Fig. 21.—The Irish Spurge (Euphorbia hiberna) in its native habitat in the south of Ireland. (From a photograph by Robert Welch.)
Altogether—and this was strongly urged by Edward Forbes—the Lusitanian element is the oldest of the components of our fauna, and it must have poured into the British Islands for many geological periods almost without cessation. The same author, in his classic essay, refers especially to the Lusitanian flora, two prominent members of which are the British plants, Arbutus unedo ([Fig. 20], p. [305]) and Euphorbia hiberna ([Fig. 21], p. [306]). The former has a wide range in the Mediterranean region, and occurs in the British Islands only in the south-west of Ireland. The Spurge, on the other hand, is also found in the south-west of England, besides Ireland and Southern Europe.
SUMMARY OF CHAPTER VII.
The term "Lusitanian" is in this chapter employed in the wide sense, as indicating the South-west of Europe and North-western Africa. From this centre, and probably also from a now sunken land which lay to the west of it, issued a fauna and flora of which we have abundant evidence in our own islands, especially in Ireland. Edward Forbes held that the Lusitanian element of the British flora was of miocene age, and that it survived the Glacial period in this country.

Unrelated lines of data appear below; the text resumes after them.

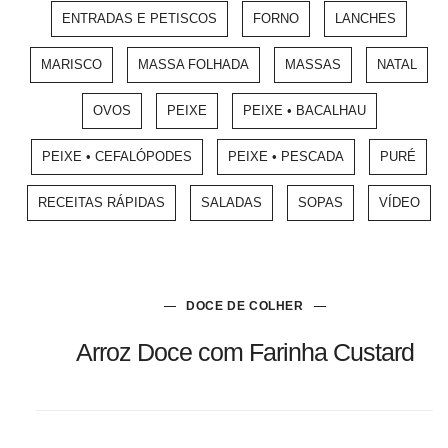
ENTRADAS E PETISCOS
FORNO
LANCHES
MARISCO
MASSA FOLHADA
MASSAS
NATAL
OVOS
PEIXE
PEIXE • BACALHAU
PEIXE • CEFALÓPODES
PEIXE • PESCADA
PURÉ
RECEITAS RÁPIDAS
SALADAS
SOPAS
VÍDEO
DOCE DE COLHER
Arroz Doce com Farinha Custard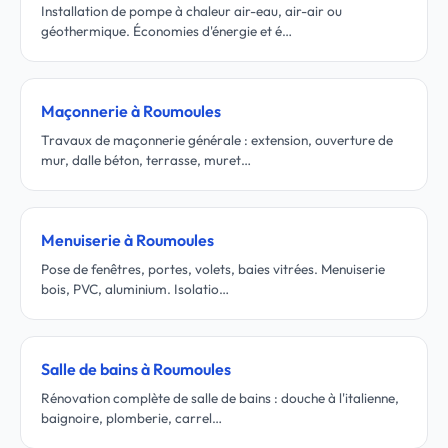
Installation de pompe à chaleur air-eau, air-air ou
géothermique. Économies d'énergie et é…
Maçonnerie à Roumoules
Travaux de maçonnerie générale : extension, ouverture de
mur, dalle béton, terrasse, muret…
Menuiserie à Roumoules
Pose de fenêtres, portes, volets, baies vitrées. Menuiserie
bois, PVC, aluminium. Isolatio…
Salle de bains à Roumoules
Rénovation complète de salle de bains : douche à l'italienne,
baignoire, plomberie, carrel…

At the time when the Straits of Gibraltar did not exist, and when there was free land communication between Asia Minor, Greece, and Tunis, many Oriental species migrated westward by this ancient Mediterranean route as far as Spain. They would then have invaded the more central parts of Europe from the south-west, without however being of Lusitanian origin. Of the true Lusitanian mammals a typical example is the Rabbit. Then we have a few birds and several interesting reptiles and amphibians. The genus to which the Brimstone Butterfly belongs is also of south-western origin. A number of Mollusca are mentioned which from their range likewise indicate a Lusitanian origin. Most of our British Slugs and many of our larger Snails belong to this group.
All these are merely a small remnant of what we received from South-western Europe during the Miocene and Pliocene Epochs. But they spread into many parts of Europe, and a few even crossed into Asia. The antiquity of the Lusitanian element in our fauna is especially indicated by the frequent recurrence of "discontinuous distribution" among the species belonging to that section.